[The task] Rewrite the entries below with "Chena River" swapped for "Tanana River" and all other text unchanged. Leave the picture markers out of your answer.

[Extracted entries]
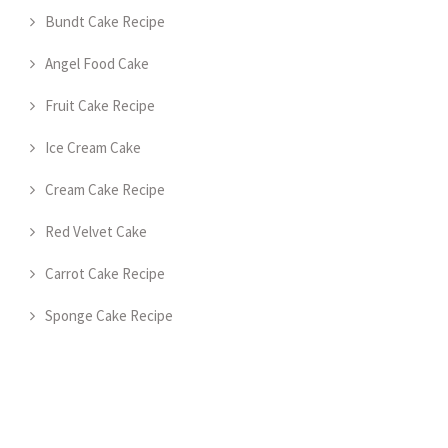
Bundt Cake Recipe
Angel Food Cake
Fruit Cake Recipe
Ice Cream Cake
Cream Cake Recipe
Red Velvet Cake
Carrot Cake Recipe
Sponge Cake Recipe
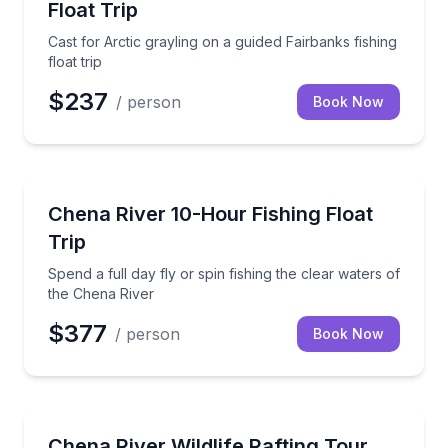
Float Trip
Cast for Arctic grayling on a guided Fairbanks fishing
float trip
$237
/ person
Book Now
Fishing Charters
Spend a full day fly or spin fishing the clear waters
Chena River 10-Hour Fishing Float
Trip
Spend a full day fly or spin fishing the clear waters of
the Chena River
$377
/ person
Book Now
Rafting
Float the Chena River while watching for Alaska wildl
Chena River Wildlife Rafting Tour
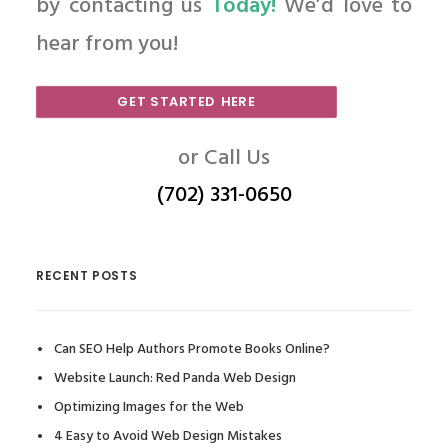
by contacting us
Today!
We’d love to
hear from you!
GET STARTED HERE
or Call Us
(702) 331-0650
RECENT POSTS
Can SEO Help Authors Promote Books Online?
Website Launch: Red Panda Web Design
Optimizing Images for the Web
4 Easy to Avoid Web Design Mistakes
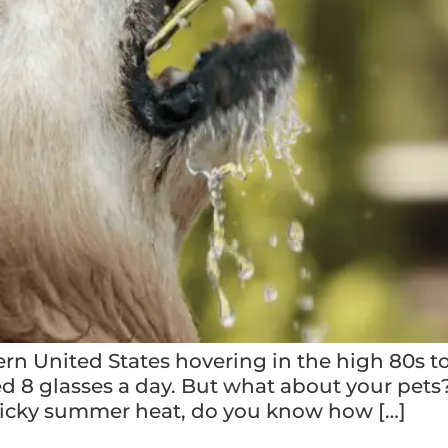
n United States hovering in the high 80s to
8 glasses a day. But what about your pets? A
sticky summer heat, do you know how […]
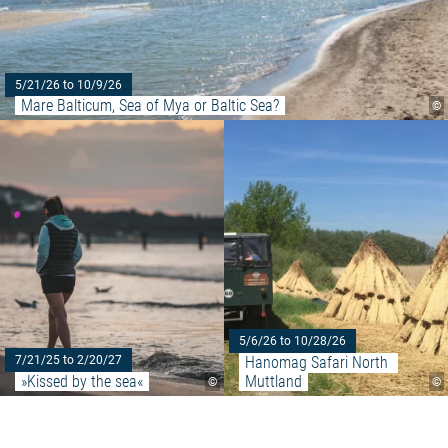
5/21/26 to 10/9/26
Mare Balticum, Sea of Mya or Baltic Sea?
©
Read more: "»Kissed by the sea
5/6/26 to 10/28/26
Hanomag Safari North 
7/21/25 to 2/20/27
»Kissed by the sea«
Muttland
©
©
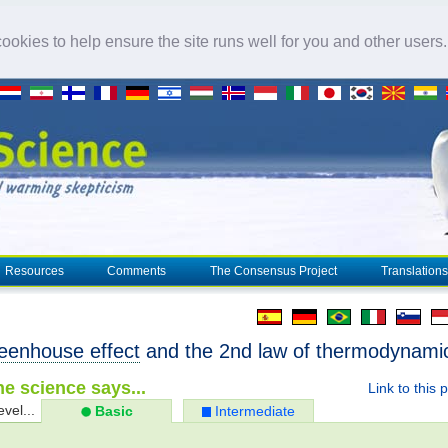
okies to help ensure the site runs well for you and other users
Resources
Comments
The Consensus Project
Translations
eenhouse effect
and the 2nd law of thermodynami
e science says...
Link to this 
evel...
Basic
Intermediate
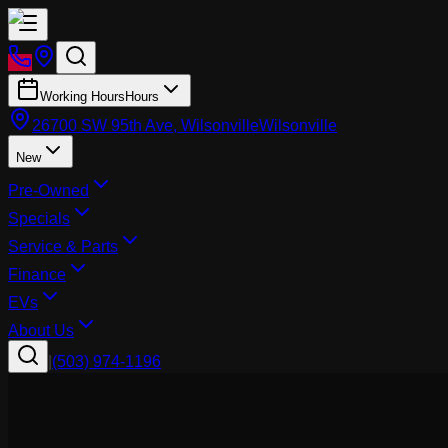
Working Hours
Hours
26700 SW 95th Ave, Wilsonville
Wilsonville
New
Pre-Owned
Specials
Service & Parts
Finance
EVs
About Us
|
(503) 974-1196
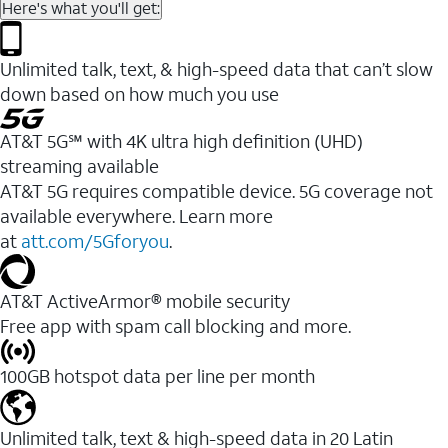
Here's what you'll get:
Unlimited talk, text, & high-speed data that can’t slow
down based on how much you use
AT&T 5G℠ with 4K ultra high definition (UHD)
streaming available
AT&T 5G requires compatible device. 5G coverage not
available everywhere. Learn more
at
att.com/5Gforyou
.​
AT&T ActiveArmor® mobile security
Free app with spam call blocking and more.
100GB hotspot data per line per month
Unlimited talk, text & high-speed data in 20 Latin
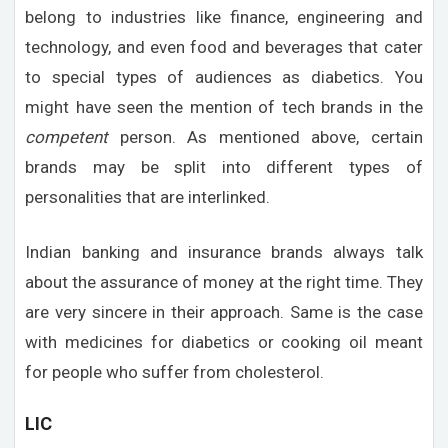
belong to industries like finance, engineering and
technology, and even food and beverages that cater
to special types of audiences as diabetics. You
might have seen the mention of tech brands in the
competent
person. As mentioned above, certain
brands may be split into different types of
personalities that are interlinked.
Indian banking and insurance brands always talk
about the assurance of money at the right time. They
are very sincere in their approach. Same is the case
with medicines for diabetics or cooking oil meant
for people who suffer from cholesterol.
LIC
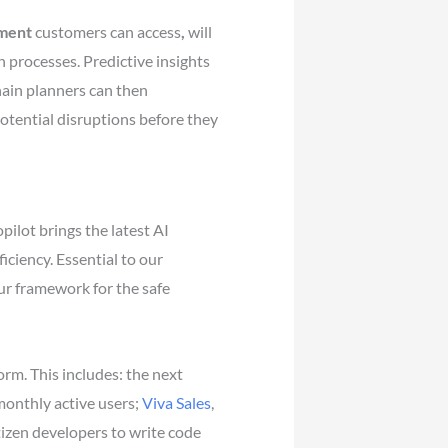
ement
customers can access
,
will
n processes. Predictive insights
hain planners can then
otential disruptions before they
ilot brings the latest AI
ciency. Essential to our
ur framework for the safe
m. This includes: the next
monthly active users;
Viva Sales
,
itizen developers to write code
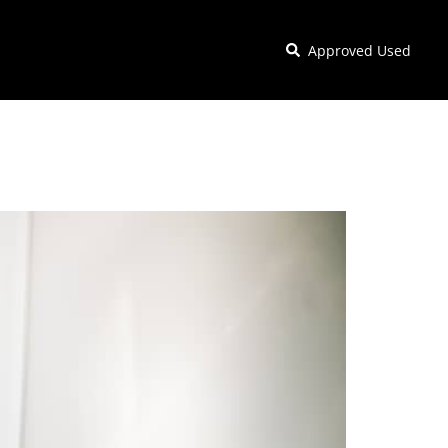
Approved Used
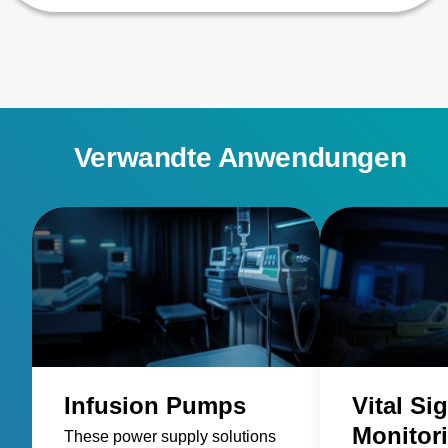
Verwandte Anwendungen
Infusion Pumps
Vital Si
Monitor
These power supply solutions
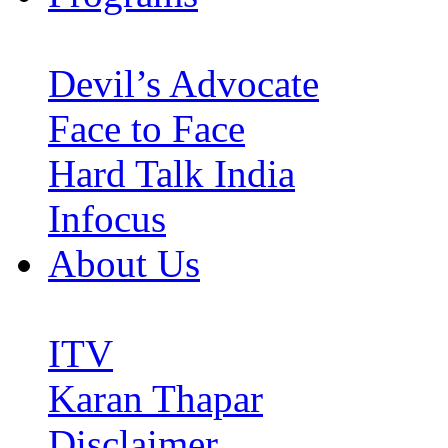
Devil’s Advocate
Face to Face
Hard Talk India
Infocus
About Us
ITV
Karan Thapar
Disclaimer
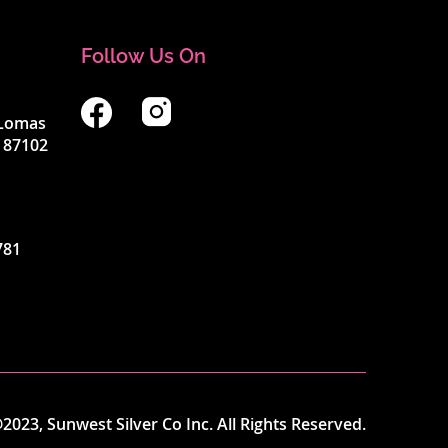
Follow Us On
4 Lomas
 87102
781
2023, Sunwest Silver Co Inc. All Rights Reserved.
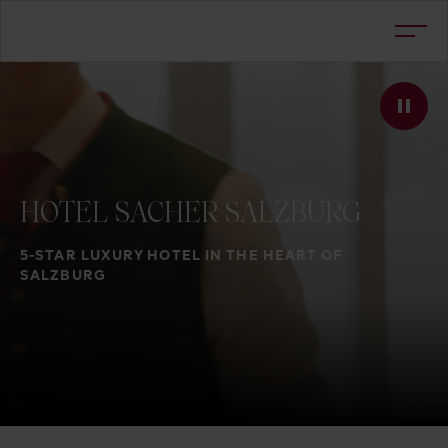
HOTEL
SACHER
SALZBURG
5-STAR LUXURY HOTEL IN THE HEART OF
SALZBURG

[Completed task]
Bundt Cake Recipe
Angel Food Cake
Fruit Cake Recipe
Ice Cream Cake
Cream Cake Recipe
Red Velvet Cake
Carrot Cake Recipe
Sponge Cake Recipe
Float Trip
Cast for Arctic grayling on a guided Fairbanks fishing
float trip
$237
/ person
Book Now
Fishing Charters
Spend a full day fly or spin fishing the clear waters
Tanana River 10-Hour Fishing Float
Trip
Spend a full day fly or spin fishing the clear waters of
the Tanana River
$377
/ person
Book Now
Rafting
Float the Tanana River while watching for Alaska wildl
Tanana River Wildlife Rafting Tour
by contacting us
Today!
We’d love to
hear from you!
GET STARTED HERE
or Call Us
(702) 331-0650
RECENT POSTS
Can SEO Help Authors Promote Books Online?
Website Launch: Red Panda Web Design
Optimizing Images for the Web
4 Easy to Avoid Web Design Mistakes
n United States hovering in the high 80s to
8 glasses a day. But what about your pets? A
sticky summer heat, do you know how […]
5/21/26 to 10/9/26
Mare Balticum, Sea of Mya or Baltic Sea?
©
Read more: "»Kissed by the sea
5/6/26 to 10/28/26
Hanomag Safari North 
7/21/25 to 2/20/27
»Kissed by the sea«
Muttland
©
©
okies to help ensure the site runs well for you and other users
Resources
Comments
The Consensus Project
Translations
eenhouse effect
and the 2nd law of thermodynami
e science says...
Link to this 
evel...
Basic
Intermediate
Working Hours
Hours
26700 SW 95th Ave, Wilsonville
Wilsonville
New
Pre-Owned
Specials
Service & Parts
Finance
EVs
About Us
|
(503) 974-1196
Here's what you'll get:
Unlimited talk, text, & high-speed data that can’t slow
down based on how much you use
AT&T 5G℠ with 4K ultra high definition (UHD)
streaming available
AT&T 5G requires compatible device. 5G coverage not
available everywhere. Learn more
at
att.com/5Gforyou
.​
AT&T ActiveArmor® mobile security
Free app with spam call blocking and more.
100GB hotspot data per line per month
Unlimited talk, text & high-speed data in 20 Latin
belong to industries like finance, engineering and
technology, and even food and beverages that cater
to special types of audiences as diabetics. You
might have seen the mention of tech brands in the
competent
person. As mentioned above, certain
brands may be split into different types of
personalities that are interlinked.
Indian banking and insurance brands always talk
about the assurance of money at the right time. They
are very sincere in their approach. Same is the case
with medicines for diabetics or cooking oil meant
for people who suffer from cholesterol.
LIC
ement
customers can access
,
will
n processes. Predictive insights
hain planners can then
otential disruptions before they
ilot brings the latest AI
ciency. Essential to our
ur framework for the safe
m. This includes: the next
monthly active users;
Viva Sales
,
itizen developers to write code
Approved Used
Verwandte Anwendungen
Infusion Pumps
Vital Si
Monitor
These power supply solutions
Devil’s Advocate
Face to Face
Hard Talk India
Infocus
About Us
ITV
Karan Thapar
Disclaimer
Follow Us On
4 Lomas
 87102
781
2023, Sunwest Silver Co Inc. All Rights Reserved.
HOTEL
SACHER
SALZBURG
5-STAR LUXURY HOTEL IN THE HEART OF
SALZBURG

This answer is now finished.